- [TEXT FOR ANALYSIS]:
2015 Nobel Prize for Chemistry goes to scientists who unveiled DNA Repair facts

According to an announcement made on Wednesday, three scientists who have worked out the procedure adopted by cells for repairing damaged DNA and added a new dimension to the war against cancer will be receiving the 2015 Nobel Prize for Chemistry. The three scientists are respectively from Turkey, the United States, and Sweden.

Detailed knowledge about DNA damage has revolutionized the world of cancer treatment. Researchers have formulated new drugs that work by targeting specific molecular pathways that tumor cells use for proliferating.

Aziz Sancar, Paul Modrich and Tomas Lindahl are the three scientists to win this year’s Nobel Prize for Chemistry. They have been awarded for carrying out “mechanistic studies of DNA repair”. These researchers have mapped how cells fix DNA (deoxyribonucleic acid) for ensuring that damaging errors don’t appear in genetic information. In a large share of cancers, one or more of these DNA repair system are broken.

In a statement, the Royal Swedish Academy of Sciences said that the work of these scientists has presented basic information about the functioning of living cells and how they are used for developing fresh cancer treatments. The genome of a cell undergoes thousands of alterations every day because of damages caused by radiation, carcinogens and free radicals and a range of other spontaneous changes. In spite of all these, DNA stays surprisingly intact.

For ensuring that genetic materials don’t disintegrate, different molecular systems supervise and mend DNA. The three scientists receiving this year’s Nobel Prize for Chemistry succeeded in mapping out the procedures adopted by the molecular systems for repairing DNA. Prof. Sancar, who teaches at the University of North Carolina and has Turkish and US citizenships, said that the study conducted by him and his colleagues is important for both cancer treatment and prevention, and that is the reason they have been awarded the Nobel Prize.

Modrich, who is a researcher representing the Duke University School of Medicine and Howard Hughes Medical Institute, said that he was completely taken aback when he first came to know about Wednesday’s announcement. He informed that he was on vacation at his New Hampshire cabin when he received the surprising news.

Modrich says that he got attracted to this field of study due to this father, who was a biology teacher. He told him to learn about DNA, and this served as a great inspiration for him.

- [REQUIRED ACTION]: Decide whether each statement agrees with the article on the 2015 Nobel Prize for Chemistry, answering yes or no and quoting the words that decide it. 1. The three prizewinners come from Turkey, the United States, and Sweden. 2. Modrich learned of the prize while at the University of North Carolina. 3. Modrich's father was a chemistry teacher. The lines have no connection to the article on the 2015 Nobel Prize for Chemistry.

- [SOURCE DATA]:
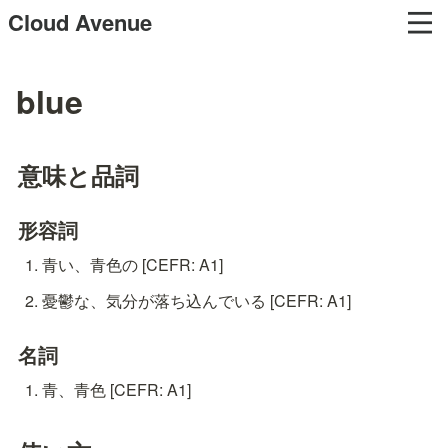
Cloud Avenue
blue
意味と品詞
形容詞
青い、青色の [CEFR: A1]
憂鬱な、気分が落ち込んでいる [CEFR: A1]
名詞
青、青色 [CEFR: A1]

- [EXERCISE SOLUTION]:
1. Yes: "The three scientists are respectively from Turkey, the United States, and Sweden."
2. No: "he was on vacation at his New Hampshire cabin when he received the surprising news."
3. No: "who was a biology teacher"